-- START OF Excerpt --

JEE Main Work, Energy and Power PYQ

1.(JEE Main 2024 (Online) 5th April Evening Shift )

A body is moving unidirectionally under the influence of a constant power source. Its displacement in time t is proportional to :

A.t^2/3

B.t^3/2

C.t

D.t²

Correct option is (B)

When a body moves under the influence of a constant power, the relationship between displacement and time can be established through the concept of power. Power (P) is defined as the rate at which work is done, and it can also be expressed in terms of force (F) and velocity (v) as $P = F \cdot v$ .

For a constant power P and assuming the force acts in the direction of the velocity, we can analyze how displacement (s) changes with time (t). Since force can also be written as $F = \frac{d (m v)}{d t}$ for a constant mass m, this simplifies to $F = m \frac{d v}{d t}$ , because mass doesn't change with time for most cases. Integrating force over a distance gives work (W), and power is the rate of doing work, thus we can connect these concepts.

-- END OF Excerpt --
-- START OF Supplied information --

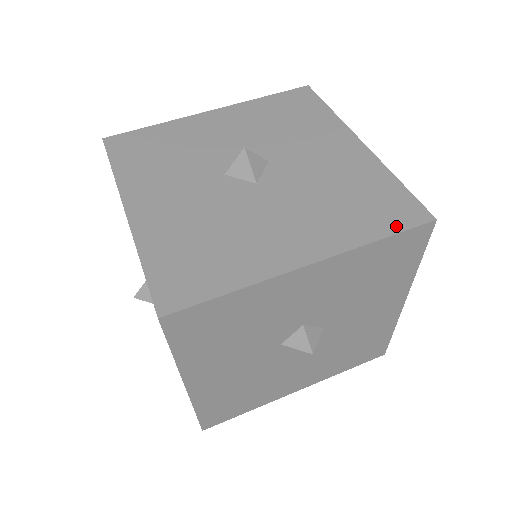
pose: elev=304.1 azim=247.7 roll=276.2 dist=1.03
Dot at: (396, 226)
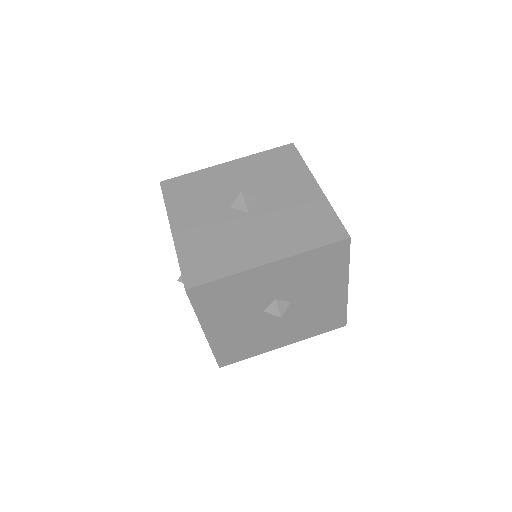
Dot at: (325, 241)
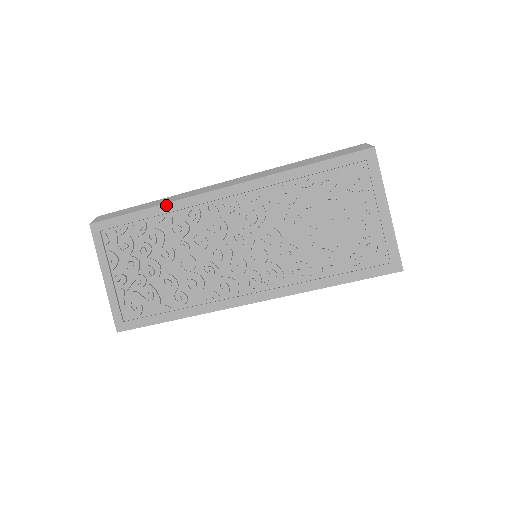
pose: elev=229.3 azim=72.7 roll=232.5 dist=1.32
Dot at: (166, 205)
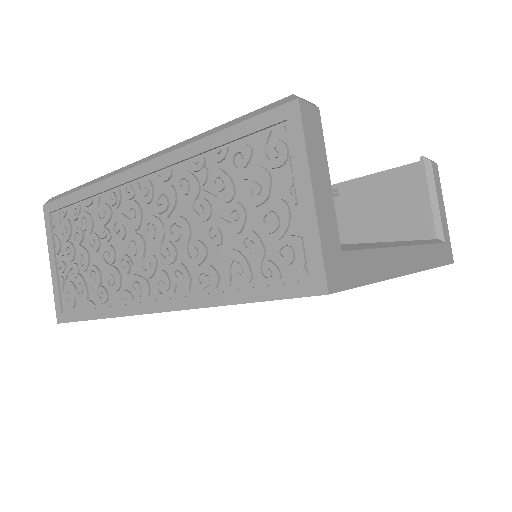
Dot at: (94, 186)
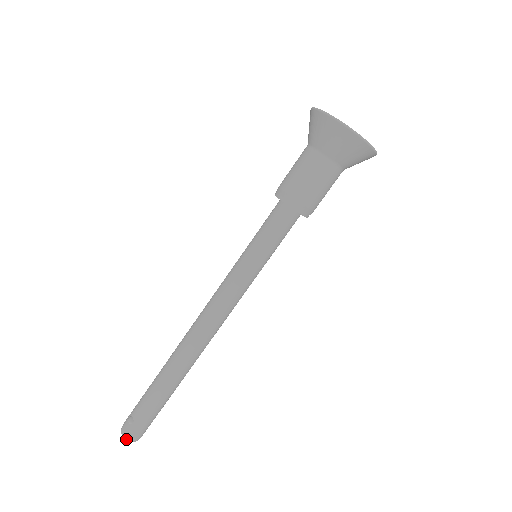
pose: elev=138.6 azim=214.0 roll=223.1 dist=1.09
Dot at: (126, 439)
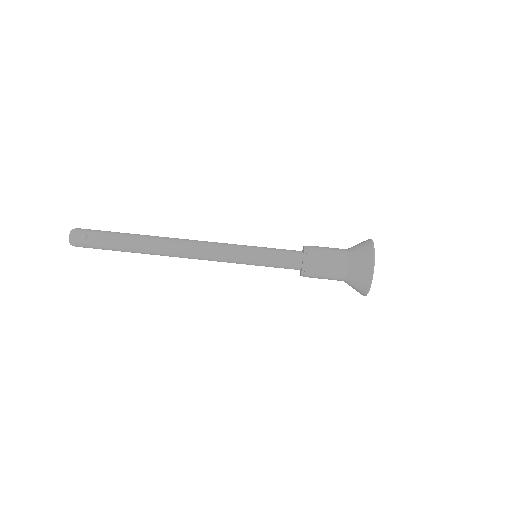
Dot at: (70, 241)
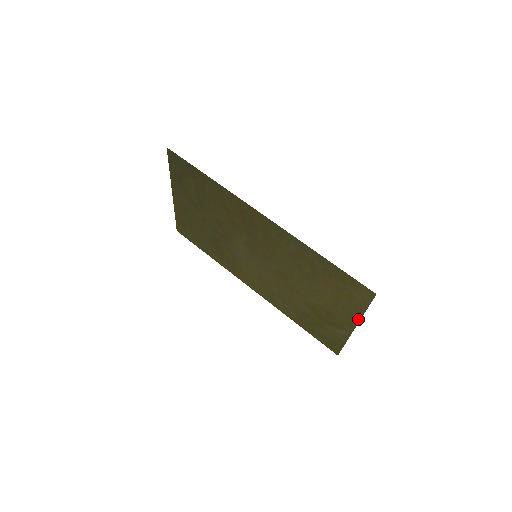
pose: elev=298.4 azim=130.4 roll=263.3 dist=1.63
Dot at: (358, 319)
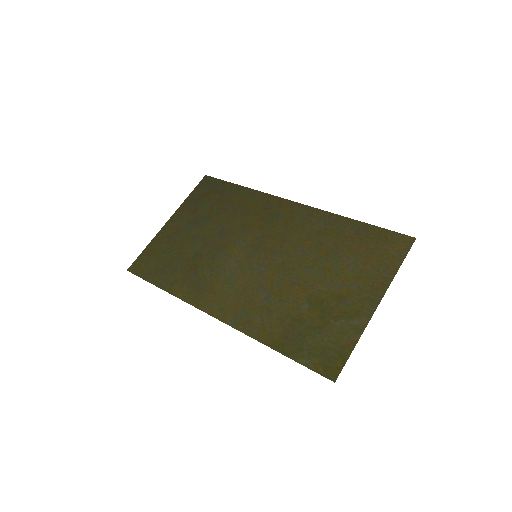
Dot at: (387, 285)
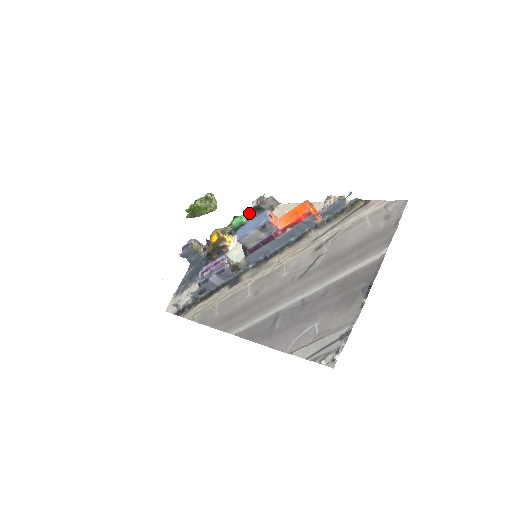
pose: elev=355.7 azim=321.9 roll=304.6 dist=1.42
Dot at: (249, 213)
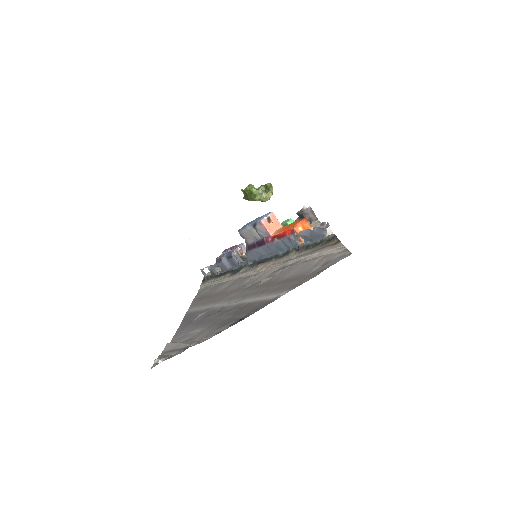
Dot at: occluded
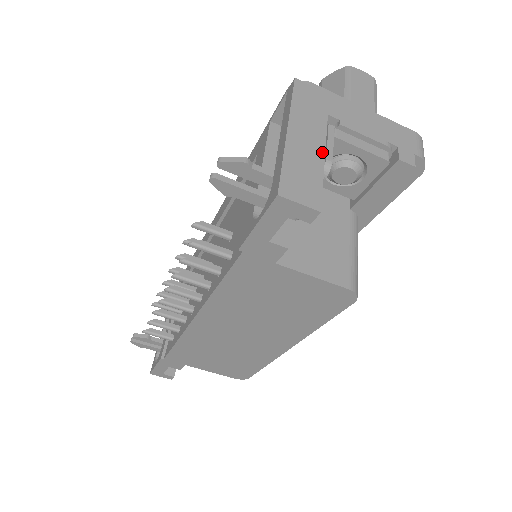
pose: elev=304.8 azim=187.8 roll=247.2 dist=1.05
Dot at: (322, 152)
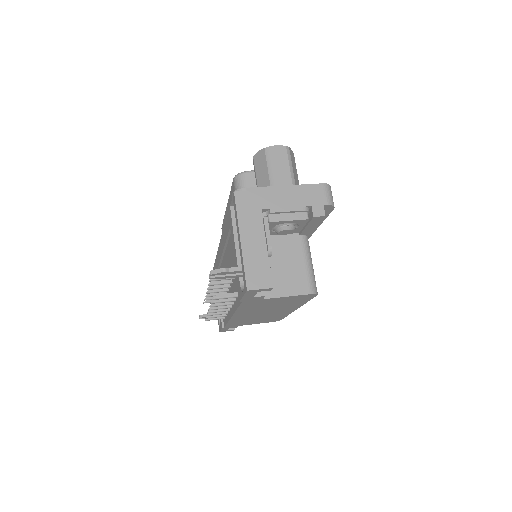
Dot at: (264, 243)
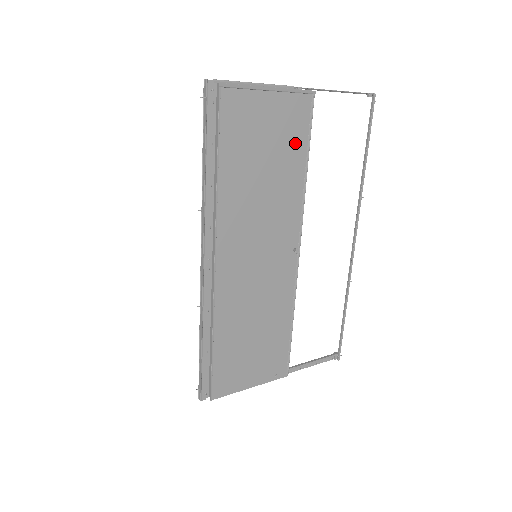
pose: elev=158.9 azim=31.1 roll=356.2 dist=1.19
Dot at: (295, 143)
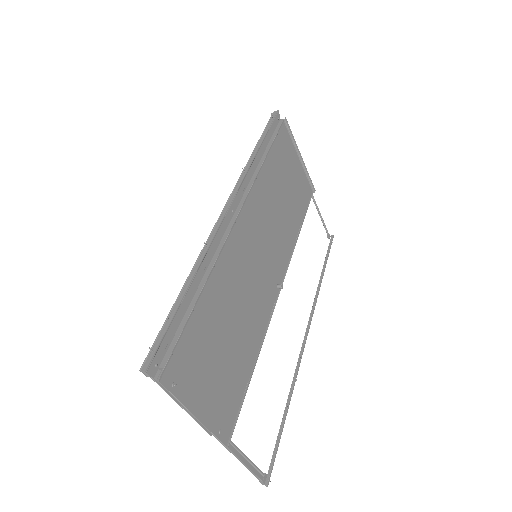
Dot at: (299, 206)
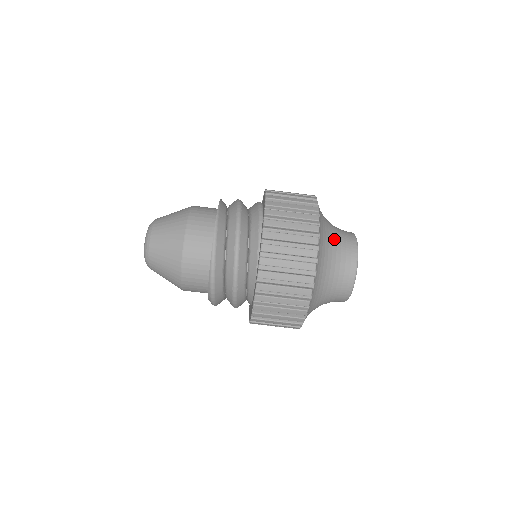
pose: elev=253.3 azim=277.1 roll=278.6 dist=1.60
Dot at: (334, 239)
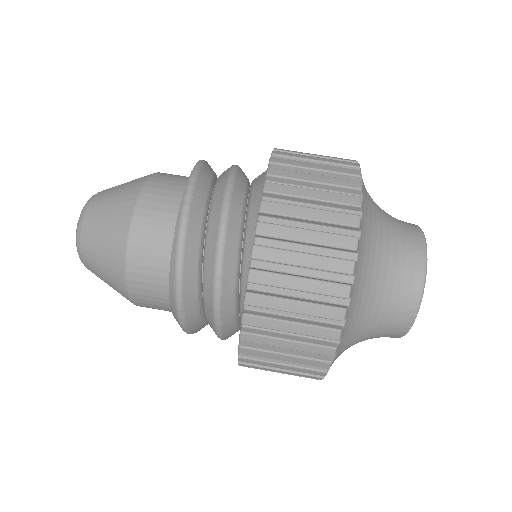
Dot at: occluded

-- END OF Supplied information --

What you will do:
- A) In the physics problem on constant power above, why does the force expression F = d(mv)/dt simplify to F = m dv/dt? Answer in one to three sentences.
- B) Answer these questions on the physics problem on constant power above:
(i) Which exam session is the problem taken from?
(ii) Which option is given as correct?
(iii) How is power expressed in terms of force and velocity?

Exercise results:
- A) It simplifies because the mass m is constant. As the text puts it, mass doesn't change with time in most cases, so only the velocity is differentiated with respect to time.

- B)
(i) JEE Main 2024 (Online), 5th April Evening Shift
(ii) Option B, t^3/2
(iii) P = F · v